In today’s world everybody is dependent on email from business to school to colleges and so on and so forth. It is a tool for communication in everyday life. But have you ever thought that when you email your friend that email can be intercepted by snoopers in between and can be read by anybody who knows how to intercept it and there are many people who know how to read someone else email. There are many occasions wherein you are required to send the sensitive information through email like being a company CEO you want to share with your colleagues the quote price for a tender, but if you want genuinely private communication, you need to encrypt your messages.

But e-mail encryption is a real pain. First you need to create one digital ID, in the form of a certificate from a third party. Then you must exchange IDs with every person to whom you might want to send a protected message.

And you'll need to back up your certificate also. If you accidentally lose it may be due to system crash or some other reason then you may not be able to send or receive the protected emails and also you will not be able to read the previous protected email messages. So make sure you take the backup of your certificate.

But with a little guidance from this tutorial, you can send secrets that only the intended recipient can read.

To work with email I use Microsoft's Outlook 2003 and Mozilla's Thunderbird. To use the built-in support for certificates in either program, first go to Thawte or Comodo , which both provide free certificates for secure e-mail.Thawte's process is bit smoother and more thorough. But you can use any one of them.

A thawte Personal E-mail Certificate in conjunction with the thawte Web of Trust allows you to secure and guarantee authorship of your e-mail communications by digitally signing and encrypting your e-mails… absolutely FREE*!

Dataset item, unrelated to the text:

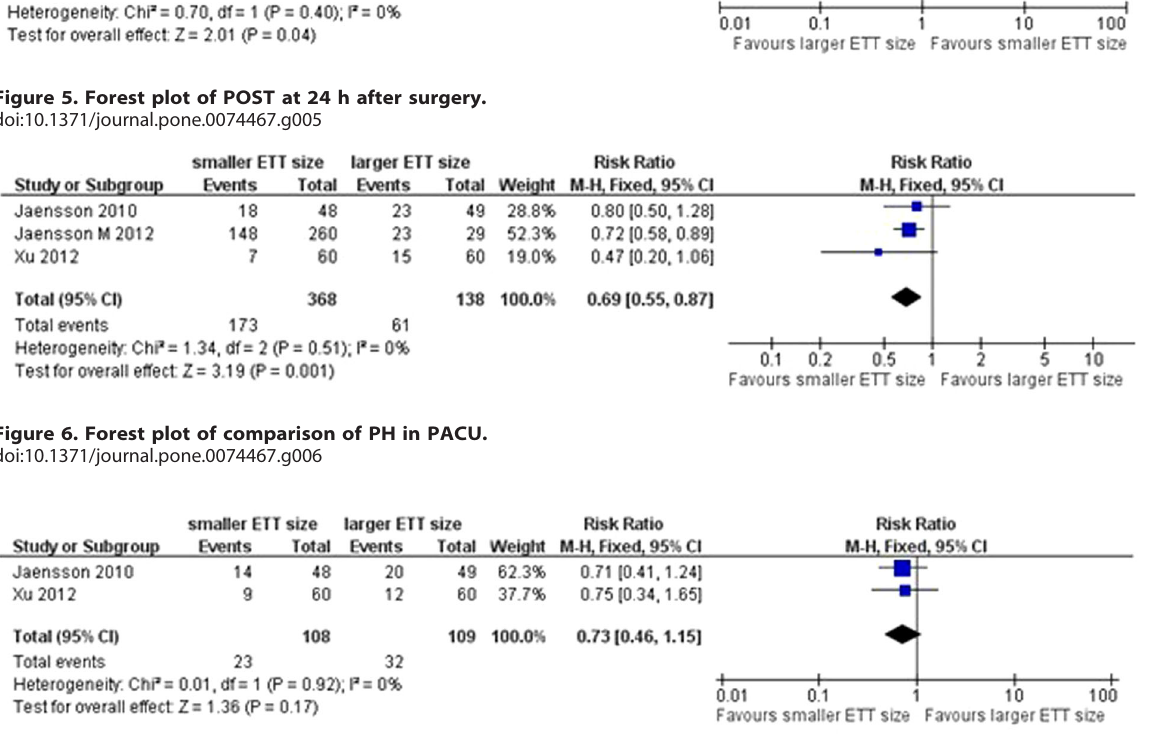
Figure 7. Forest plot of comparison of PH at 24 h.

To do so with IE, go to Tools > Internet Options and click the Content tab > click the Certificates button. You can see your new certificate under the Personal tab; select it and click Export. In the resulting Export Wizard, choose to export the private key, keep the defaults for Export File Format, and come up with a password and file name.

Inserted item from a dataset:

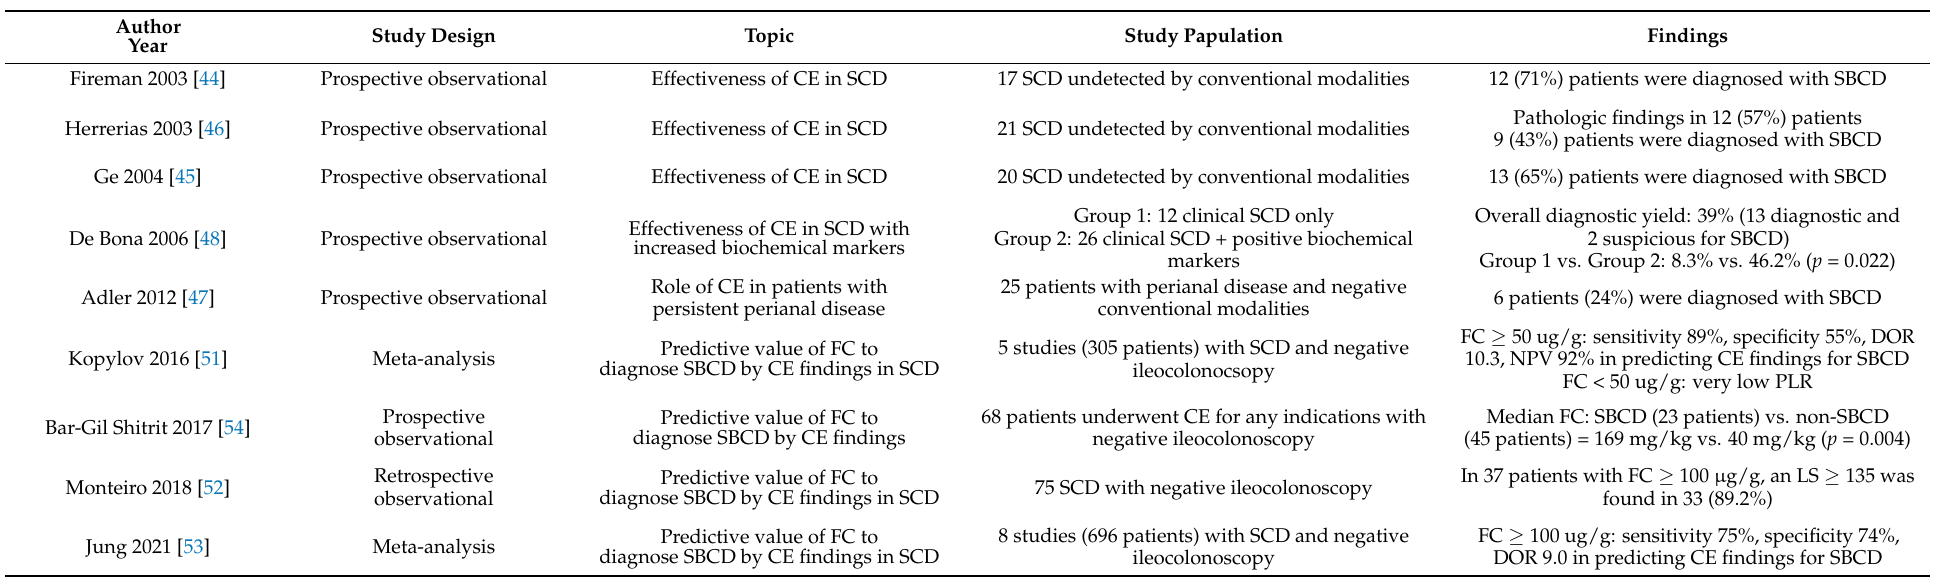
Table 1. Summary of results of studies on the clinical usefulness of capsule endoscopy for the evaluation of suspected Crohn’s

For Firefox, go to Tools> Options>Choose Advanced >Encryption. Click the View Certificates button. In the Certificates Manager, select your new e-mail certificate under the Your Certificates tab and click the Backup button.

Save these exported certificate to your USB drive/CD/email, or some other safe place.IE and Outlook share the certificate store, so you don't need to import it to that mail program. For Thunderbird, go through the same steps listed above for Firebox, but click the Import button instead of Backup, and browse to your exported certificate.

You’re now ready to swap certificates with other people so you can send them encrypted e-mail. In Outlook, for composing e-mail, fill in the address of the recipient, and then click the button in the toolbar showing a yellow envelope with a red spot; doing so digitally signs the message and sends your certificate to the recipient. For someone to add your new ID certificate to their version of Outlook, they must open your digitally signed message and then add you as one of their contacts.

In Thunderbird, select Security, Digitally Sign This Message as you type an e-mail. Thunderbird automatically adds newly received certificates from digital signatures.Now, you're ready to send encrypted e-mail which is 100% secure.